**EXERCISE PROMPT:**
After counting the lines below that hold the word "hematoxylin", reply with the count and nothing else.

**AVAILABLE DATA:**
Start of Block

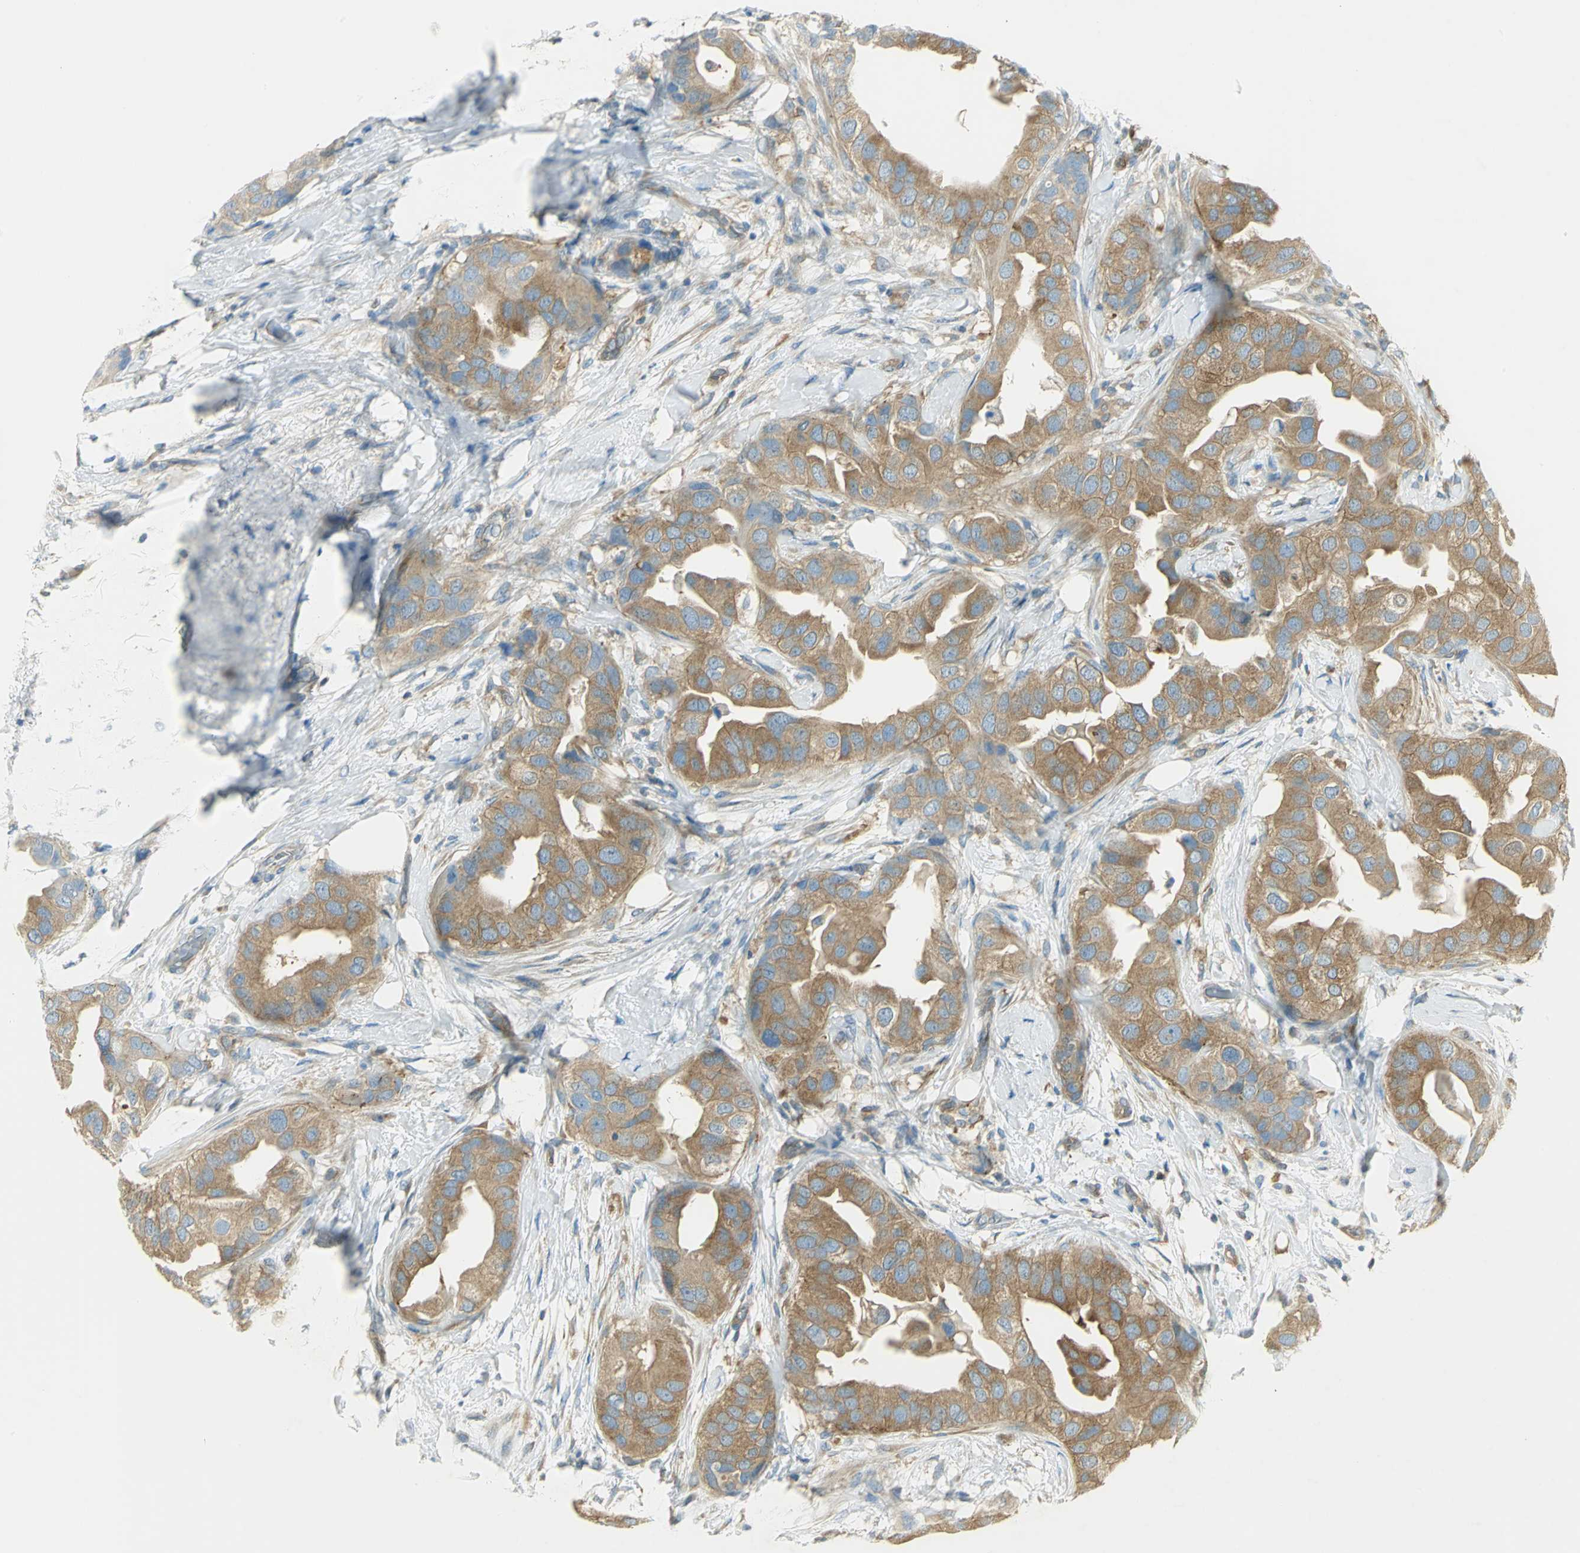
{"staining": {"intensity": "moderate", "quantity": ">75%", "location": "cytoplasmic/membranous"}, "tissue": "breast cancer", "cell_type": "Tumor cells", "image_type": "cancer", "snomed": [{"axis": "morphology", "description": "Duct carcinoma"}, {"axis": "topography", "description": "Breast"}], "caption": "This photomicrograph shows immunohistochemistry (IHC) staining of human breast cancer (invasive ductal carcinoma), with medium moderate cytoplasmic/membranous staining in about >75% of tumor cells.", "gene": "TSC22D2", "patient": {"sex": "female", "age": 40}}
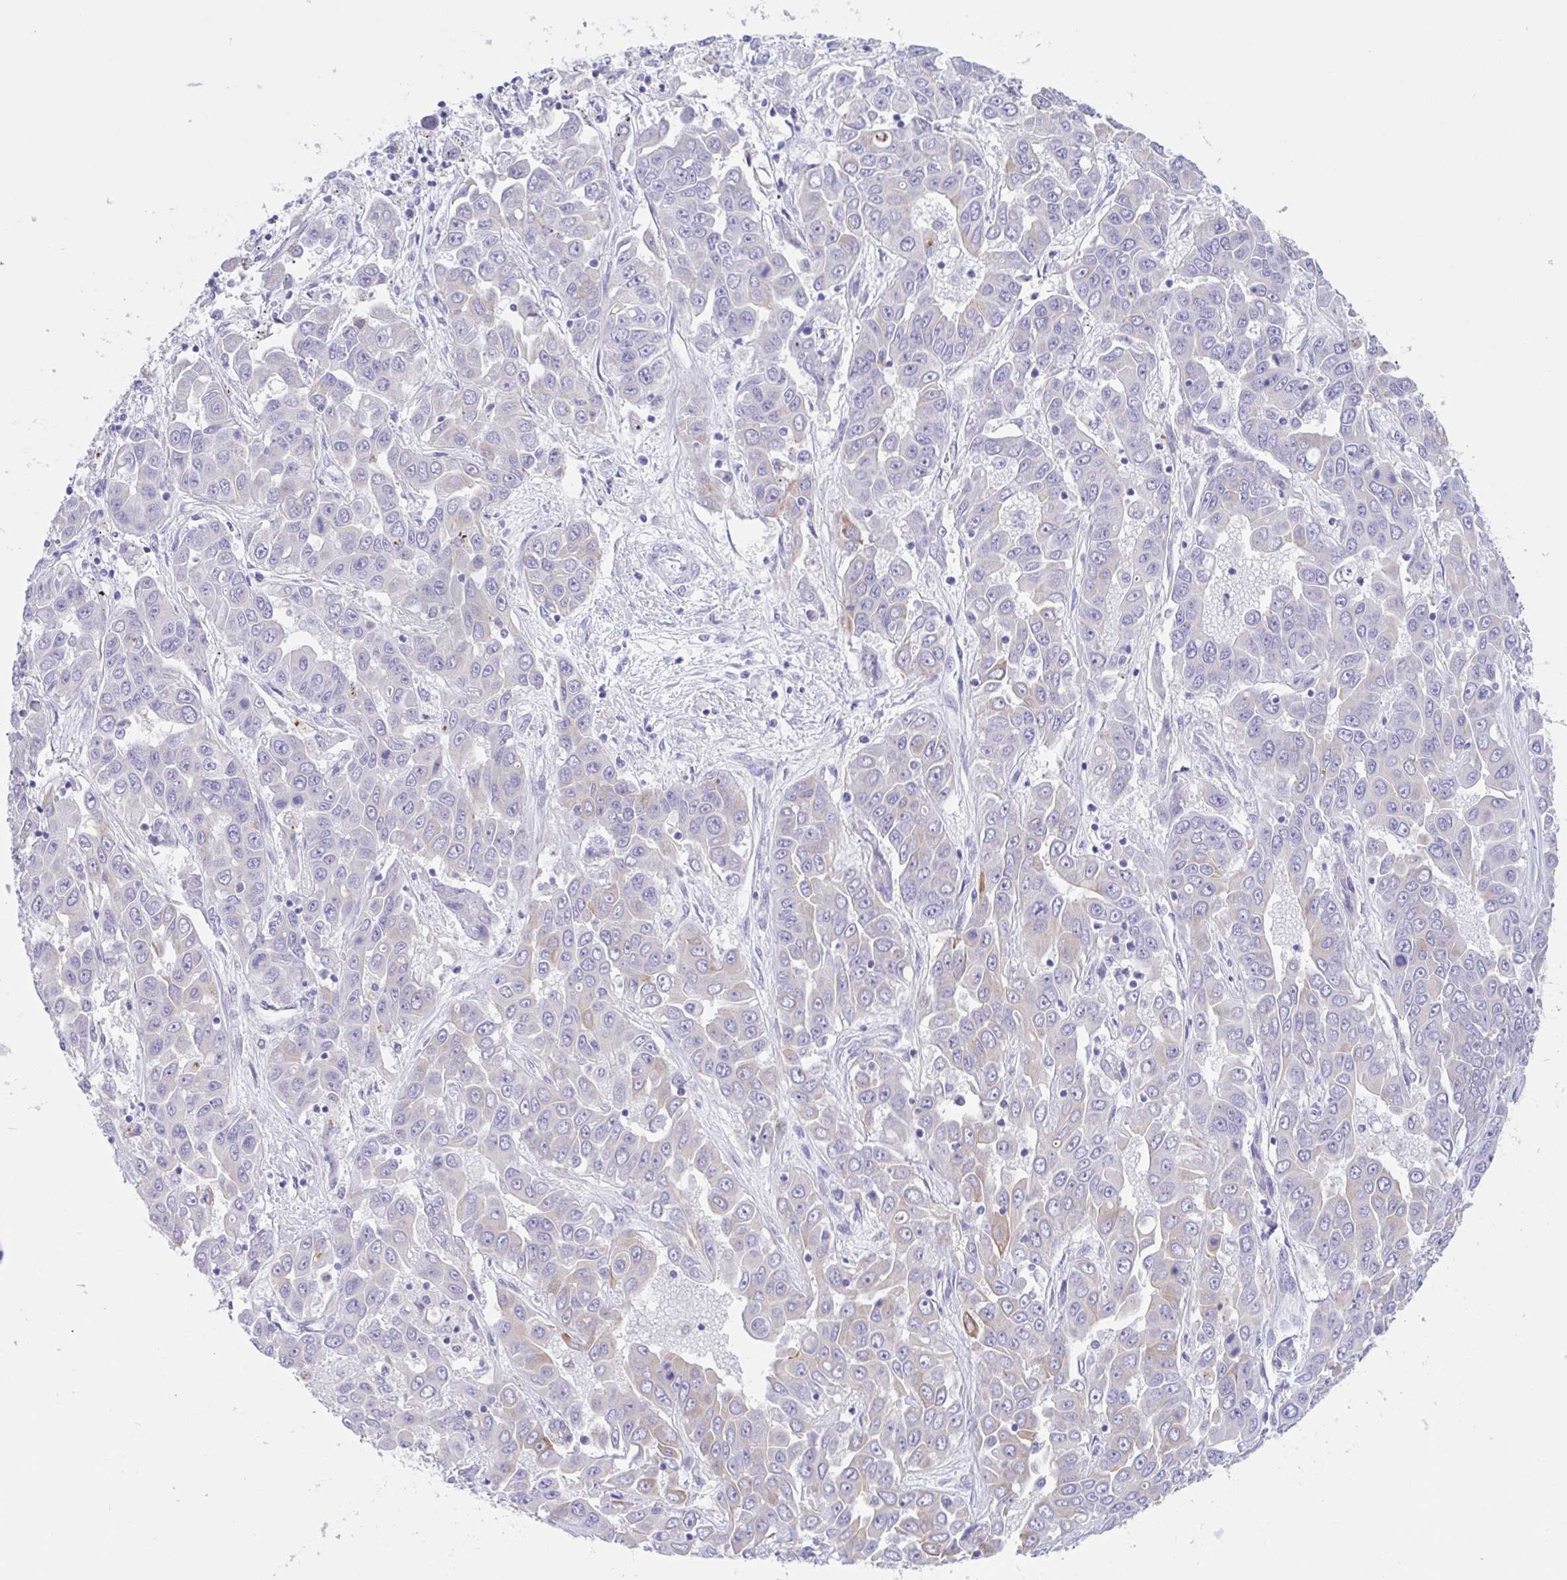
{"staining": {"intensity": "weak", "quantity": "<25%", "location": "cytoplasmic/membranous"}, "tissue": "liver cancer", "cell_type": "Tumor cells", "image_type": "cancer", "snomed": [{"axis": "morphology", "description": "Cholangiocarcinoma"}, {"axis": "topography", "description": "Liver"}], "caption": "Protein analysis of liver cancer exhibits no significant positivity in tumor cells. (DAB immunohistochemistry (IHC) with hematoxylin counter stain).", "gene": "OR6N2", "patient": {"sex": "female", "age": 52}}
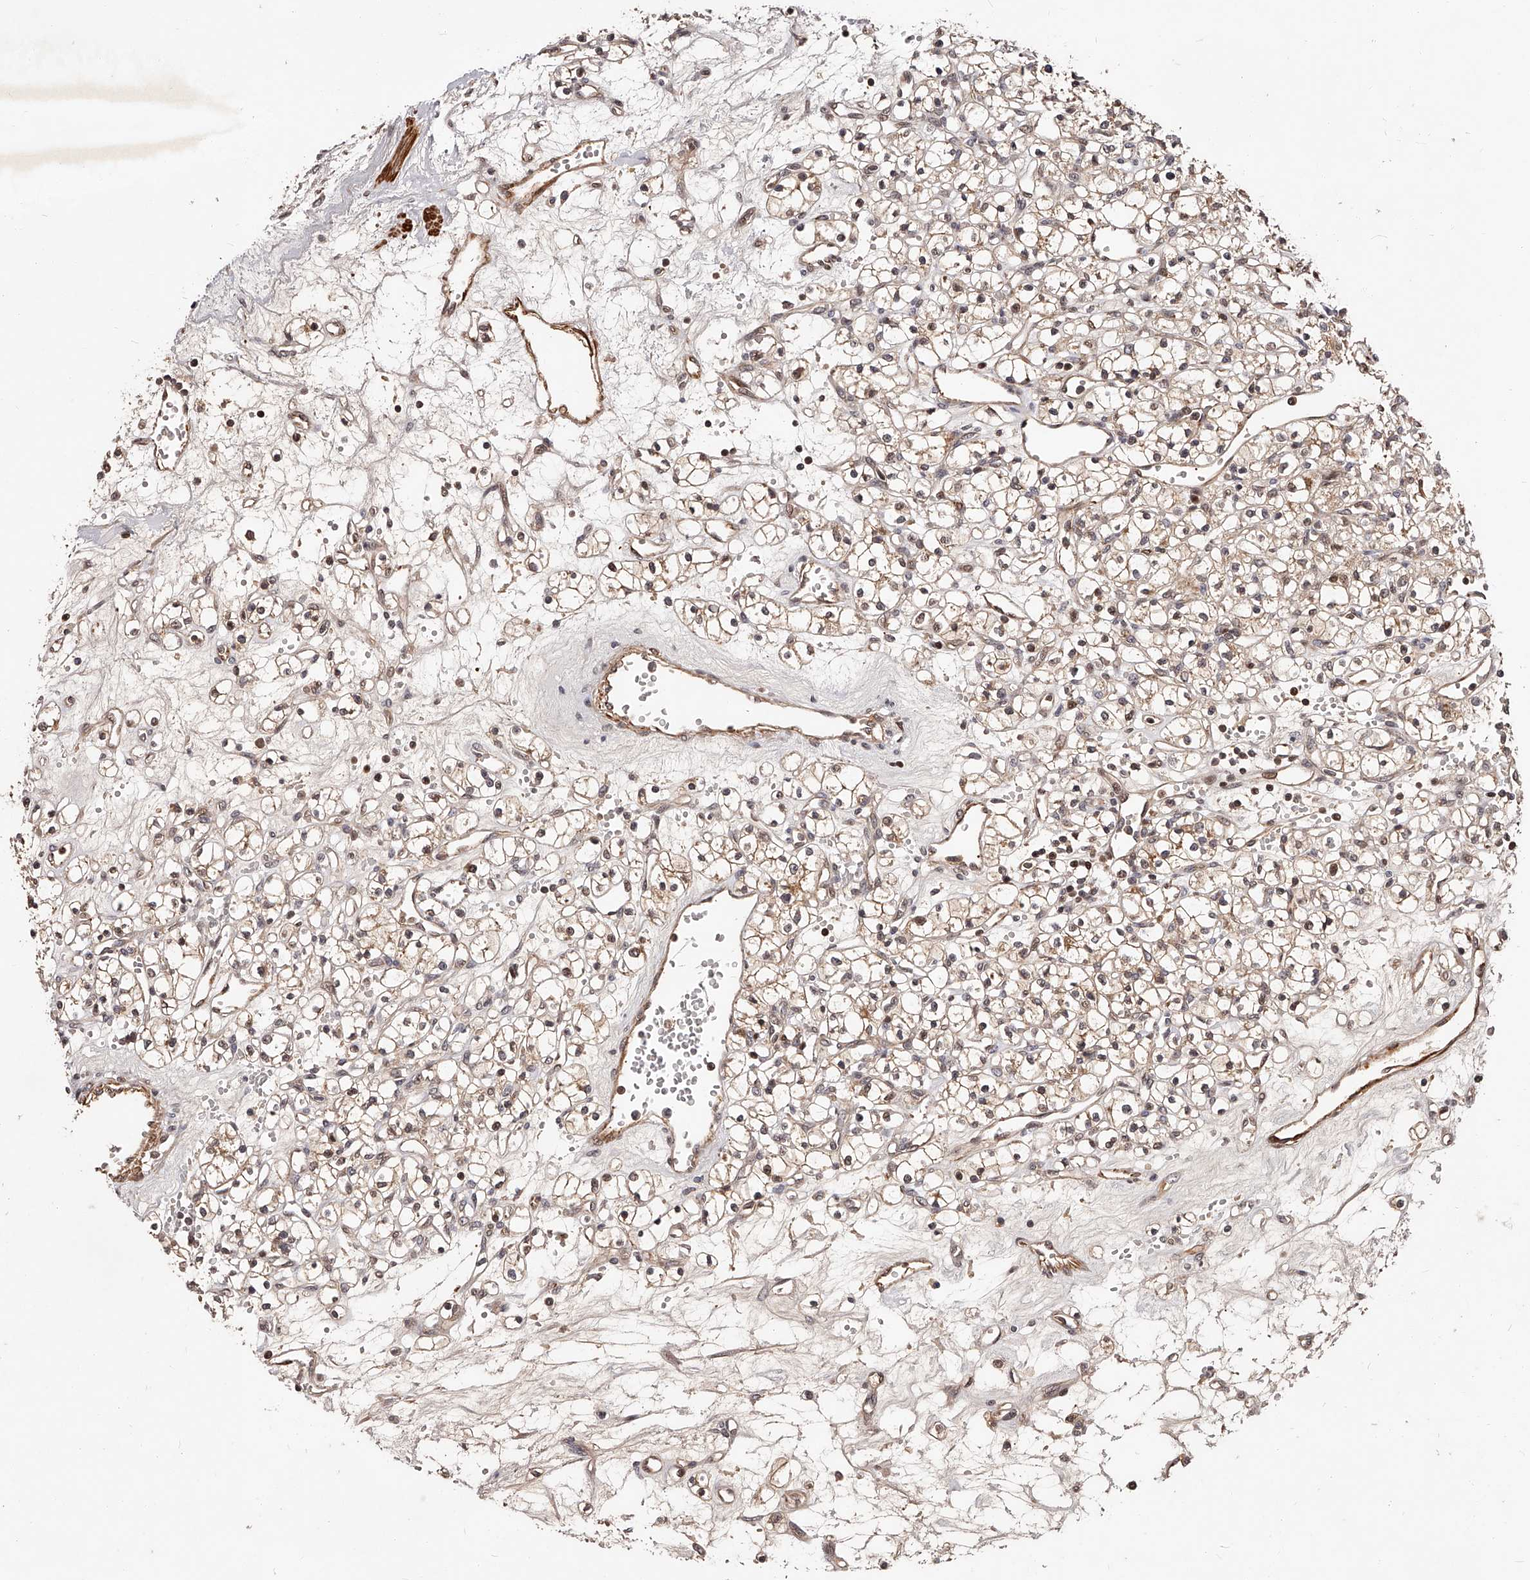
{"staining": {"intensity": "weak", "quantity": "25%-75%", "location": "cytoplasmic/membranous,nuclear"}, "tissue": "renal cancer", "cell_type": "Tumor cells", "image_type": "cancer", "snomed": [{"axis": "morphology", "description": "Adenocarcinoma, NOS"}, {"axis": "topography", "description": "Kidney"}], "caption": "High-magnification brightfield microscopy of adenocarcinoma (renal) stained with DAB (3,3'-diaminobenzidine) (brown) and counterstained with hematoxylin (blue). tumor cells exhibit weak cytoplasmic/membranous and nuclear staining is present in about25%-75% of cells.", "gene": "CUL7", "patient": {"sex": "female", "age": 59}}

End of Block

**ANSWER FOR THIS EXERCISE:**
2